É necessário torcer palavras para dizer que esse “não-posicionamento” é uma tomada de posição em defesa da impunidade, ou seja, dos assassinos e torturadores como Curió? O que significa a “incorporação da Lei de Anistia”, senão que essa Comissão da Verdade não resultará, pelo que pretende o governo, em qualquer responsabilização e punição dos carrascos do nosso povo?
Um pouco sobre Curió:
No dia 20 de junho de 2009 o jornal O Estado de São Paulo trazia matéria intitulada: Curió abre arquivo e revela que Exército executou 41 no Araguaia.
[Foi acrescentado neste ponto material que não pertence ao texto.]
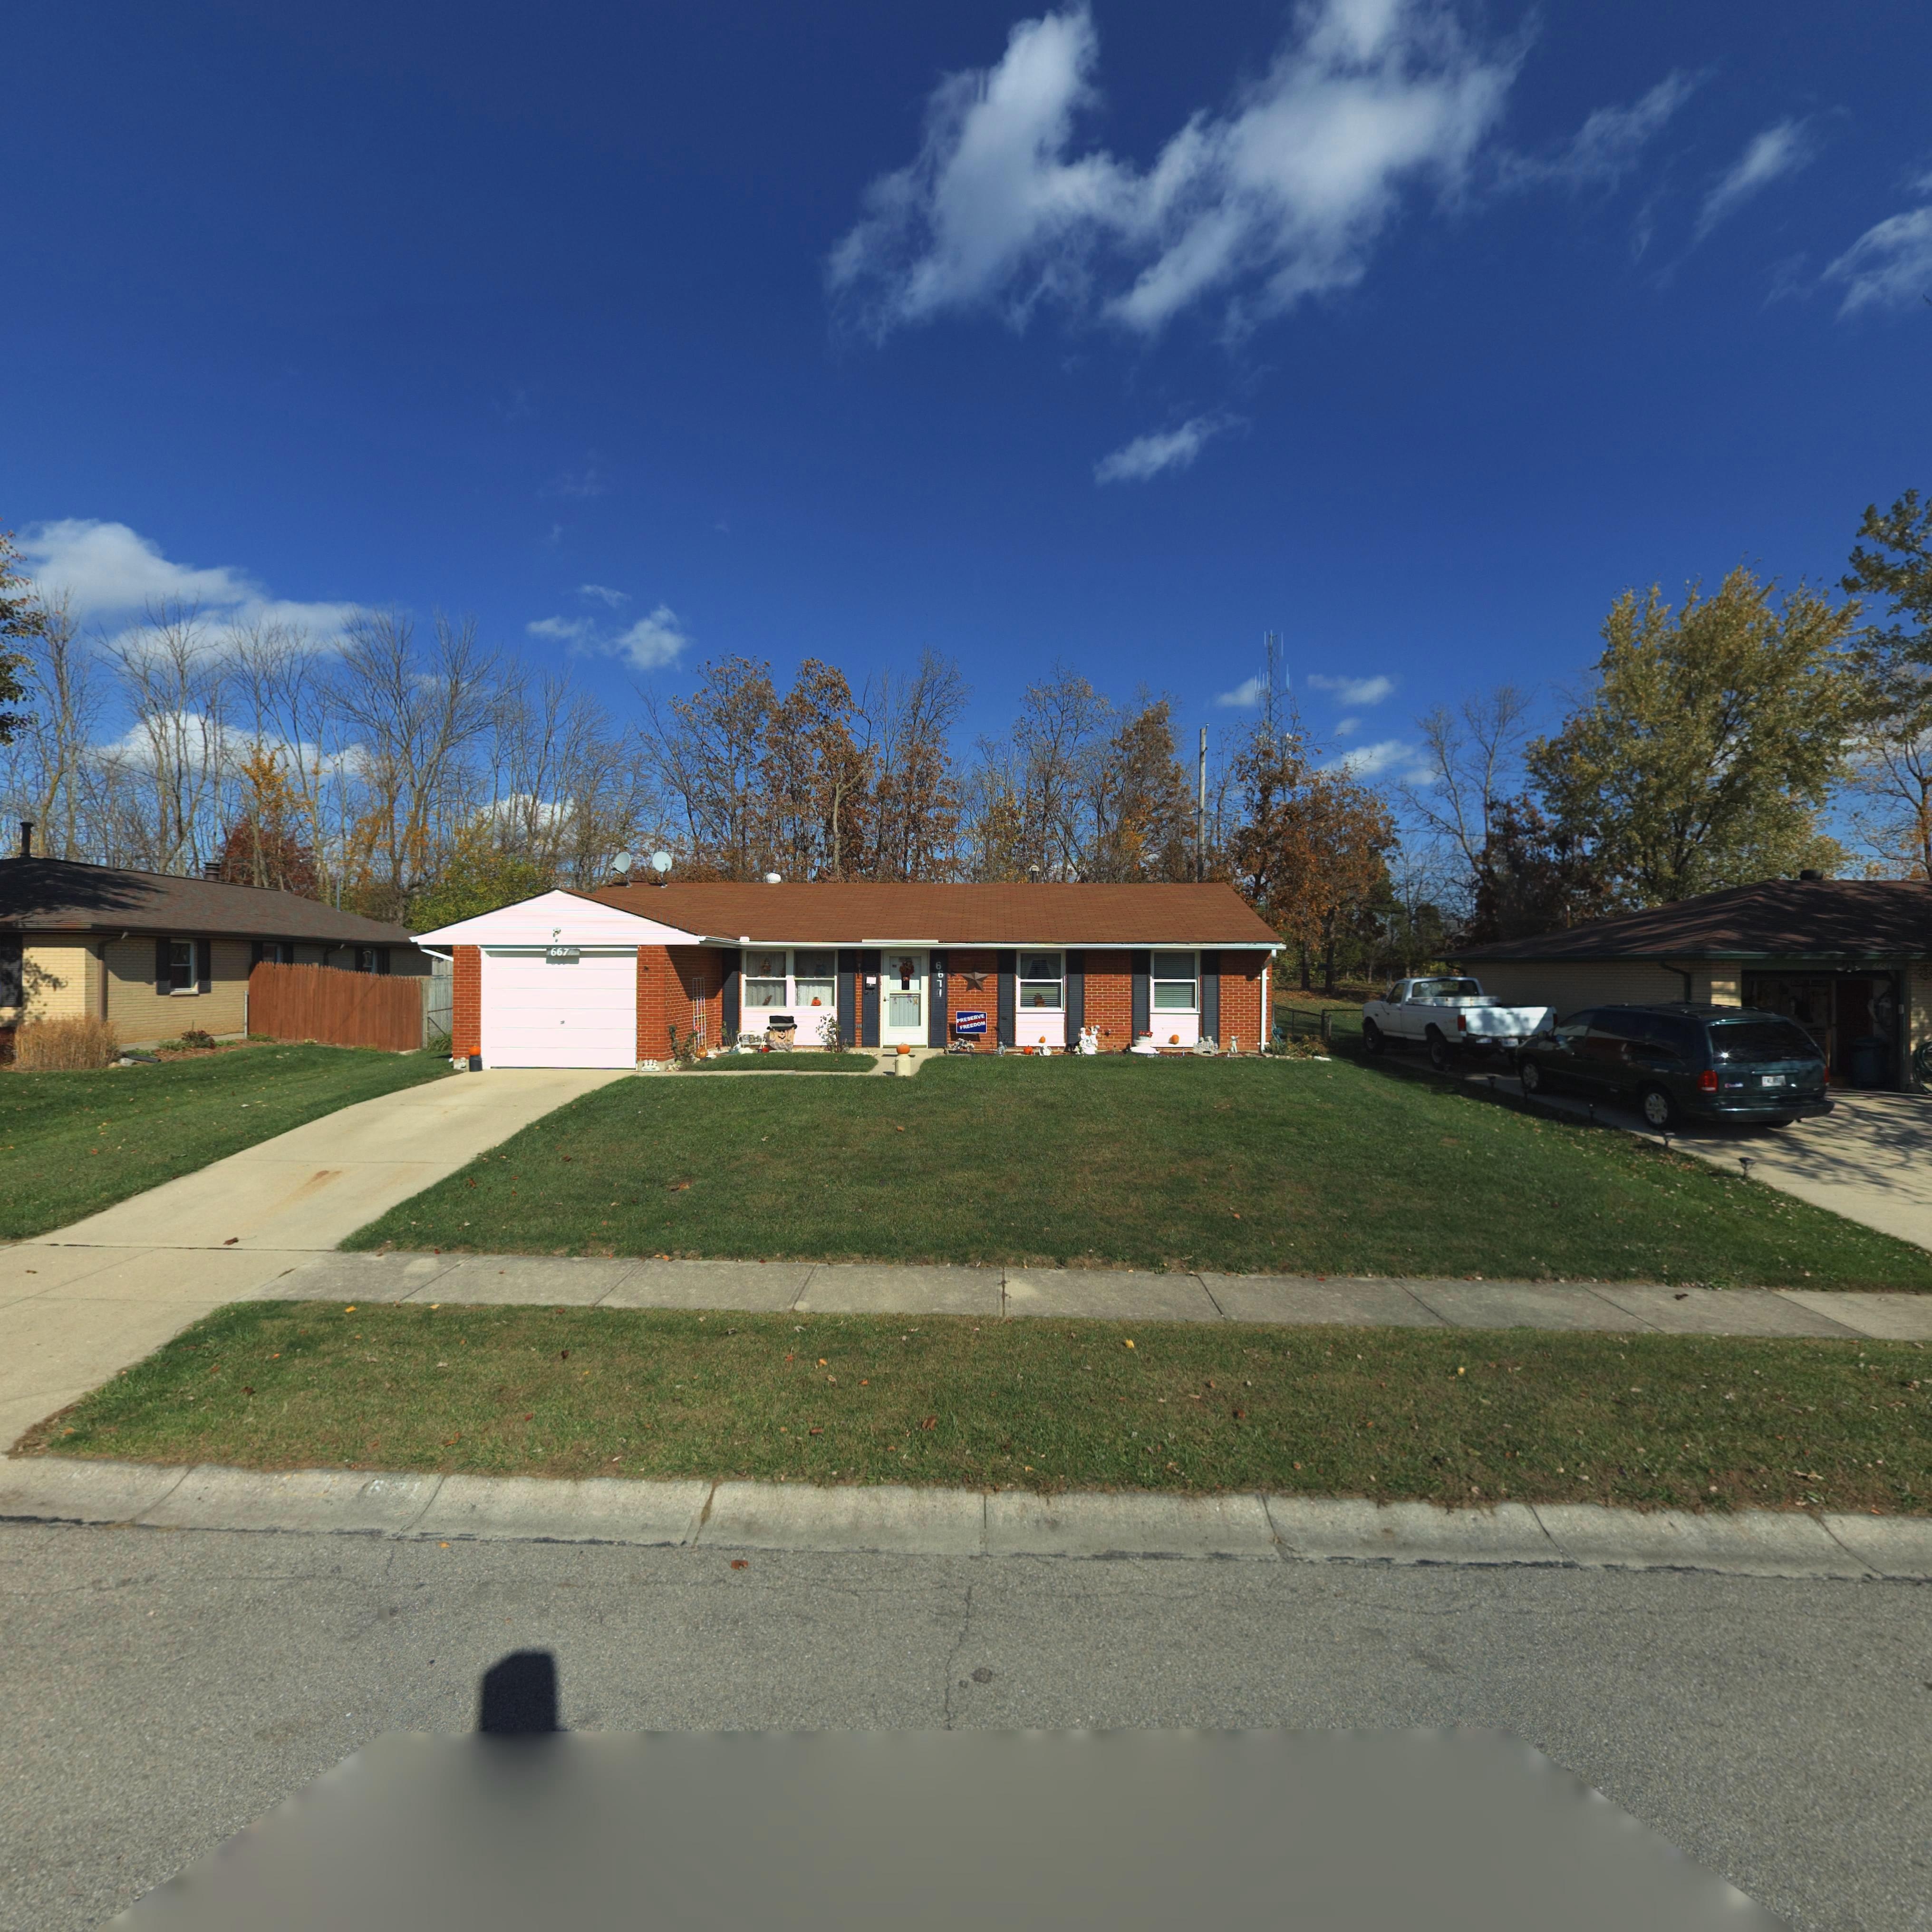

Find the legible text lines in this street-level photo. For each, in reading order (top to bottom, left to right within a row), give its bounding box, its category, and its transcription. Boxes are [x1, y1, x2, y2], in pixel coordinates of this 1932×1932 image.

[550, 947, 570, 956] StreetNumber: 667
[1871, 962, 1893, 971] StreetNumber: 6681
[935, 961, 944, 998] StreetNumber: 6671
Diz a matéria, baseando-se nos arquivos pessoais de Curió, que dos 67 guerrilheiros oficialmente mortos no Araguaia, 41 teriam sido executados depois de já terem sido feitos prisioneiros (até então consideravam-se 25 execuções). Segundo o próprio Curió a ordem no Araguaia era praticar aí uma guerra de extermínio: "A ordem de cima era que só sairíamos quando pegássemos o último." Esse escalão de cima era composto pelos generais Orlando Geisel (Ministro do Exército de Médici), Milton Tavares (Chefe do Centro de Inteligência do Exército) e Antônio Bandeira (chefe das operações no Araguaia).
Admitindo a execução de prisioneiros, diz Curió:
“Todos os combatentes foram mortos em combate? Não. Exemplos típicos são os casos da Dina e da Tuca. Elas foram feitas prisioneiras por mim e entregues às autoridades (...) A ordem superior era não deixar rastros da guerrilha, para poupar o Brasil de uma guerrilha, de uma Farc, um movimento montonero (guerrilha argentina), um Sendero Luminoso.”
Trata-se aqui de confissões de crimes de guerra, pura e simplesmente! Se há alguma dúvida, vamos invocar simplesmente a Convenção de Genebra, que em seu artigo quarto reza:
PRISIONEIROS DE GUERRA DEVEM SER TRATADOS COM HUMANIDADE E PROTEGIDOS DA VIOLÊNCIA. NÃO PODEM SER ESPANCADOS OU UTILIZADOS COM INTERESSES PROPAGANDISTAS.
E no sétimo:
É PROIBIDO MATAR ALGUÉM QUE TENHA SE RENDIDO.
Tudo isso é muito claro e muito límpido, não?
Numa outra entrevista concedida à Folha de São Paulo, em 2008, o tenente reformado José Vargas Jimenez assim fala sobre a sua conduta e a de Curió, durante um patrulhamento na região da guerrilha:
“Teve um camponês que encontramos no meio da selva -eu, Curió e meu grupo- que não queria falar onde estavam os guerrilheiros. Pegamos ele e botamos no pau-de-arara, só que o pau-de-arara era um viveiro de formiga. Nós besuntamos ele de açúcar, colocamos sal na boca dele e deixamos ali. Em dez minutos ele falou tudo”. [ii]
São crimes e criminosos como esses que permanecem impunes. Ledo engano, aliás, tomar Curió como um milico de pijama. Para ele isso, definitivamente, não é válido. Como espólio de guerra Curió adonou-se da exploração do garimpo de Serra Pelada aonde promoveu um reinado de terror, corrupção, violência e superexploração dos garimpeiros. Em 1993 o Tribunal de Justiça do Pará moveu contra ele um processo aonde era acusado de assassinar com um tiro nas costas um adolescente de 16 anos; em 2002 o presidente do Sindicato dos Garimpeiros de Serra Pelada, Antônio Clênio Cunha Lemos, foi assassinado com requintes de crueldade no município deCurionópolis (!), crime aonde Curió é o principal suspeito; em 2006 foi cassado do seu mandato de prefeito por acusação de corrupção, compra de votos e abuso de poder econômico. A postura da justiça federal do Pará é bem característica, não apenas pela absolvição de um torturador, mas pela absolvição de um latifundiário daquela região, onde assassinatos e desaparecimentos de camponeses em luta pela terra nunca deixaram de ser a regra, antes, durante ou depois do gerenciamento militar.